In early 2025, customers who had purchased movies through Sony's PlayStation Store discovered that 551 films had vanished from their libraries. The cause: StudioCanal, the film's production company, had ended its licensing agreement with Sony. Customers who had already paid for those films received no advance notice. No refund process was announced, and Sony stayed silent at first. Only after users banded together and raised a public outcry did the company respond at all — and even then, the fix amounted to little more than a credit toward an alternative streaming service.
The anger of customers who lost 551 movies was settled with a single credit.
What the "Buy" Button Doesn't Tell You
When we purchase digital content, we habitually say we "bought" it. The PlayStation Store itself uses a "Buy" button. You add the item to your cart, enter your credit card, and receive a receipt by email. Nothing in that experience signals that what you're acquiring is a license to the content, not ownership of it.
Yet somewhere in the terms of service, it says: "You are purchasing a license to this content; ownership does not transfer to you." When the contract between StudioCanal and Sony ended, that license simply expired. The movies disappeared, and legally speaking, Sony had acted exactly according to its own terms.
Legislative responses have already begun in the US. Starting in January 2024, California enacted a law requiring that consumers be explicitly informed when a digital good is a license rather than a purchase.
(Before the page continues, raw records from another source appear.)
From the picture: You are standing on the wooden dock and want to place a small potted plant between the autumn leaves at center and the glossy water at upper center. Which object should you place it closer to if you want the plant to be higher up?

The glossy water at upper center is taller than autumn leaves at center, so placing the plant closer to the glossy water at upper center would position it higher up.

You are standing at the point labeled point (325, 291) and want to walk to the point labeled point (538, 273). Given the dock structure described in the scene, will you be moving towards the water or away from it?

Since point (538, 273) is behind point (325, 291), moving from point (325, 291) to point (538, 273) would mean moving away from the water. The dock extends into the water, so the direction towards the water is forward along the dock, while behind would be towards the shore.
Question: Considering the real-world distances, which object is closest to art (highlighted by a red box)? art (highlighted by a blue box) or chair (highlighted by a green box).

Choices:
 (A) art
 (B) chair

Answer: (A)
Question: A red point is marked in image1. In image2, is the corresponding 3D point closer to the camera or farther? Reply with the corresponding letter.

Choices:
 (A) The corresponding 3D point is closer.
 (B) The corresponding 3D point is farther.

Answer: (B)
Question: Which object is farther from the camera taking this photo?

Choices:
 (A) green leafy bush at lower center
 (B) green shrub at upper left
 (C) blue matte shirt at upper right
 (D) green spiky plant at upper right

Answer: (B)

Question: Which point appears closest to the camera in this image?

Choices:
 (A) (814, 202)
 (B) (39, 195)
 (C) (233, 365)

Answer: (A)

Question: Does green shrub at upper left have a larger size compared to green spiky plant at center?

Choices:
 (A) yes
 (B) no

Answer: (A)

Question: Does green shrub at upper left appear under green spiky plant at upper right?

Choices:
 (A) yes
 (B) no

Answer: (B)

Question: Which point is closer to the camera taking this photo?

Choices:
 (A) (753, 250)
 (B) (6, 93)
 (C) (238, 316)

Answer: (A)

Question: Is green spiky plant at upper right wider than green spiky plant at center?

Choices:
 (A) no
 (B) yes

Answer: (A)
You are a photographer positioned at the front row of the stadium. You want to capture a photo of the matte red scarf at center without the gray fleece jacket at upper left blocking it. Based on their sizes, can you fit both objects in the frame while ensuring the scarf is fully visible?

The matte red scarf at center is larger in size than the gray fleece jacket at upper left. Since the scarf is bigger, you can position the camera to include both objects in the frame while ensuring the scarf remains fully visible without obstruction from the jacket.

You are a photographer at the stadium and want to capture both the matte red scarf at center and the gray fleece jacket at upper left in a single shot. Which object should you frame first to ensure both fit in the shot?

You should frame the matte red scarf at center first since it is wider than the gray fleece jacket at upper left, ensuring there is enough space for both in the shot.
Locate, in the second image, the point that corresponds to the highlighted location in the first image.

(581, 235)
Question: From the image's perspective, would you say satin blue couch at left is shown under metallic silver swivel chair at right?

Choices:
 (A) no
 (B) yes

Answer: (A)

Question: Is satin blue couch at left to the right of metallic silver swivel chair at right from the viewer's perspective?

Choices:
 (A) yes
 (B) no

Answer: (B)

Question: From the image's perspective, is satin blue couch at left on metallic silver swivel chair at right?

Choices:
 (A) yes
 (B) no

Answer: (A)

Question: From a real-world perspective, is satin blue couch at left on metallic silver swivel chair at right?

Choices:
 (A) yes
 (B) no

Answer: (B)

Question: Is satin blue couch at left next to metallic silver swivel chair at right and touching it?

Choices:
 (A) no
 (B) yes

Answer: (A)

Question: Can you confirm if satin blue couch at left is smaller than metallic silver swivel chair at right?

That after-the-fact legislation is itself evidence that industry practice had been misleading consumers for a long time.
The Case That This Isn't Simply Sony's Fault
Some in the industry took a different view of the incident. StudioCanal's decision to terminate its contract with Sony was a decision Sony had no control over. Content distribution in the streaming era is entangled in multilayered contracts among producers, distributors, and platforms — when one link in that chain breaks, the platform ends up a victim too.
Others argued that consumers bear some responsibility for not reading the terms of service. Parts of the Hacker News community pointed out that Sony's terms had explicitly disclosed this very possibility. The logic: adult consumers should understand the true nature of a digital purchase.
That critique has a logical footing. But designing an interface that foregrounds a "Buy" button while burying the possibility of license termination deep inside the terms of service is itself a choice — one that separates the consumer experience from legal liability. If the button had read "License" instead, the industry surely already knows how conversion rates would have shifted. A design that captures both convenience and deniability at once sits at the root of this incident.
What Anyone Doing Business on a Platform Needs to Check
For solo entrepreneurs who create content, distribute it, and connect with customers through a platform, this incident is hard to read as merely a consumer-harm story. Structurally, they stand in the exact same position as PlayStation users.
Businesses that park their content and customer data on platforms like YouTube, Substack, Notion, or Imweb have no way to control those assets the moment the platform changes its policy, tweaks its algorithm, or shuts down a service. Media companies that watched their traffic drop 60 to 70 percent after a single Google or Facebook algorithm change learned this lesson the expensive way.
In management strategy, this has long been treated as a "supplier dependency" problem. The more your core assets depend on an external platform, the less bargaining power you have and the more vulnerable you become. Regardless of scale, keeping core capabilities and core data on your own infrastructure strengthens long-term survival. Files made in Adobe Creative Cloud can become unopenable the moment you cancel your subscription. A newsletter subscriber list stored only inside one platform becomes just as precarious the day that platform changes its policy.
There are operational questions worth asking. Among the tools you currently subscribe to, is there anything you've mistaken for something you "bought"? Can the platforms you use export your customer data or original content, and under what conditions? Where, in that platform's terms of service, does it state that the platform "may remove content without prior notice"? The cost difference between asking these questions in advance versus after the fact is substantial.
I don't read this as a matter of distrusting platforms. It's simply reasonable to treat as an operating assumption the fact that no platform guarantees permanence. Distinguishing what you've entrusted to a platform as owned versus merely rented — and keeping a copy if it's the latter — is the line that separates manageable risk from unmanageable risk.
Paying a platform is not the same as owning an asset. The 551 movies that Sony's customers lost were access rights valid only for as long as the contract between the platform and the production company remained in force. For anyone running a business, periodically pulling out the list of your core assets and checking whether they're truly yours — or contingent on someone else's contract — is a basic operational checkup.